Desde janeiro que pelo menos 634 leões-marinhos foram encontrados mortos nas praias do Peru, com muitos a sofrerem de forma angustiante de convulsões e afogamentos antes de morrerem.
Nada como isto tinha sido observado até hoje na região e, de acordo com uma equipa de cientistas peruanos e argentinos ao "El País", a explicação pode estar no facto de os carnívoros, que chegam a pesar 350 quilos, conviverem com aves marinhas infetadas pelo vírus da gripe das aves (H5N1).
Contudo, a explicação do argentino Sergio Lambertucci, do Instituto de Investigação em Biodiversidade e Meio Ambiente em San Carlos de Bariloche e um dos líderes da investigação, é apenas parcial.
Desde que começou a estudar o fenómeno, a equipa de Lambertucci analisou os cadáveres de seis leões-marinhos encontrados mortos no Peru; em todos foi detetada a presença do H5N1, o vírus da gripe das aves, e vestígios de consequências graves da doença, como pneumonia hemorrágica e encefalite.
Isto poderia explicar-se pelo facto de terem consumido cadáveres de aves infetadas com o H5N1, mas em contraponto Lambertucci destaca um episódio ocorrido a 27 de janeiro, quando 100 leões-marinhos foram encontrados mortos a boiar nas águas de Isla Asia, cerca de 100 quilómetros a sul de Lima.
"Não seria estranho se alguns deles tivessem comido aves infetadas, mas todos?", questiona o cientista em entrevista ao El País. A sua equipa suspeita que cada leão-marinho morto terá sido infetado de forma independente, uma versão sobre a qual o veterinário holandês Thijs Kuiken, especialista em doenças emergentes, levanta dúvidas.
"Dado o grande número de exemplares mortos, parece mais provável que tenha havido transmissão direta entre leões-marinhos, o que é preocupante. É o segundo episódio de mortalidade em massa a sugerir que este vírus pode adaptar-se facilmente para uma transmissão eficiente entre mamíferos", explica, referindo-se ao caso recente da morte em massa de martas numa quinta de produção em Espanha, no mês passado.
"Se acontece com martas e com leões-marinhos, por que não há-de acontecer com humanos?", questiona Kuiken, destacando que "há imagens de vídeo que mostram pessoas no Peru a resgatar leões-marinhos potencialmente infetados pelo vírus", contactos que "aumentam as possibilidades de transmissão do vírus" dos animais para os humanos.
Numa carta publicada na revista Science em 19 de janeiro, a equipa de investigadores peruanos e argentinos já alertavam para este risco de transmissão do H5N1 de mamífero para mamífero, algo que, a confirmar-se, é inédito na natureza.
"Publicámos essa carta na Science justamente para chamar a atenção dos governos latino-americanos sobre a necessidade de acompanhamento, uma análise epidemiológica, para ver que outras espécies estão infetadas", indica o ornitólogo Víctor Gamarra, criticando a lentidão das autoridades.
"Houve um silêncio epidemiológico, em que as instituições públicas cá disseram que estava tudo sob controlo, e logo apareceram estas notícias de gente a encontrar leões-marinhos mortos em toda a costa peruana. Foi aí que as instituições começaram a recolher algumas amostras."
O vírus atualmente a circular no mundo é um subtipo de gripe das aves altamente patogénico. Na Europa, o H5N1 já provocou a mais devastadora epidemia da história, com mais de 50 milhões de aves mortas em apenas um ano. O vírus chegou à América do Sul no final de 2022, causando estragos no Peru, onde já matou mais de 50 mil aves selvagens, sobretudo pelicanos e atobás-peruanos.

Entradas de dados recolhidas:
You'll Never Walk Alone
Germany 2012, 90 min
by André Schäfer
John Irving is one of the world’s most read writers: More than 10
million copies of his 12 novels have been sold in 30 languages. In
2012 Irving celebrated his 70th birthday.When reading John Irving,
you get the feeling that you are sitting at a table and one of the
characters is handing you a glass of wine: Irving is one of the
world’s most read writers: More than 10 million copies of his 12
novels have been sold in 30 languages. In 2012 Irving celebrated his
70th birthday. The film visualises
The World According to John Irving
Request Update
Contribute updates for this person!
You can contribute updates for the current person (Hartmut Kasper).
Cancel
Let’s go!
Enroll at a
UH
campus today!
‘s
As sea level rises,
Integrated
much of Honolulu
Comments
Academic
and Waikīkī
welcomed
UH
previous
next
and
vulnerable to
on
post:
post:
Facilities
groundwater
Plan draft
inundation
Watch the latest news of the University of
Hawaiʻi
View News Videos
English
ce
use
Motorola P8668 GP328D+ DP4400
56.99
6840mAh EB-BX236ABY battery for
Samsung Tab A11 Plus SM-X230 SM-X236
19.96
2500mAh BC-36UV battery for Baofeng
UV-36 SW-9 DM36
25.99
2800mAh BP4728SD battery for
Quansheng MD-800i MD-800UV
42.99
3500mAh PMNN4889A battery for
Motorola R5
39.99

---

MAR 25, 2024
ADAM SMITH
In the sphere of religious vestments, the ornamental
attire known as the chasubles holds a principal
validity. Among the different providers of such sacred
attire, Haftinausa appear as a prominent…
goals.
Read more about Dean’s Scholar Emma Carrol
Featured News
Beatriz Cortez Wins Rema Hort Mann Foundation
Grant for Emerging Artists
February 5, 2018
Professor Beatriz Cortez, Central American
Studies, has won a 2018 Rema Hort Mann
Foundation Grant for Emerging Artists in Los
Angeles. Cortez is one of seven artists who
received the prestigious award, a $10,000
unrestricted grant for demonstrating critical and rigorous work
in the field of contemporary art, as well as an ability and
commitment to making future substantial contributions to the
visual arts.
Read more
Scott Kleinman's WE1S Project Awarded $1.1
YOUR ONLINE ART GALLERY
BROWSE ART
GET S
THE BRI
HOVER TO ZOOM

# OBJETIVO DA TAREFA
Consegue citar, sem qualquer alteração, o trecho do texto sobre os leões-marinhos que começa nas palavras "Contudo, a explicação" e termina logo após "hemorrágica e encefalite."?

# RESOLUÇÃO DO EXERCÍCIO
Contudo, a explicação do argentino Sergio Lambertucci, do Instituto de Investigação em Biodiversidade e Meio Ambiente em San Carlos de Bariloche e um dos líderes da investigação, é apenas parcial.
Desde que começou a estudar o fenómeno, a equipa de Lambertucci analisou os cadáveres de seis leões-marinhos encontrados mortos no Peru; em todos foi detetada a presença do H5N1, o vírus da gripe das aves, e vestígios de consequências graves da doença, como pneumonia hemorrágica e encefalite.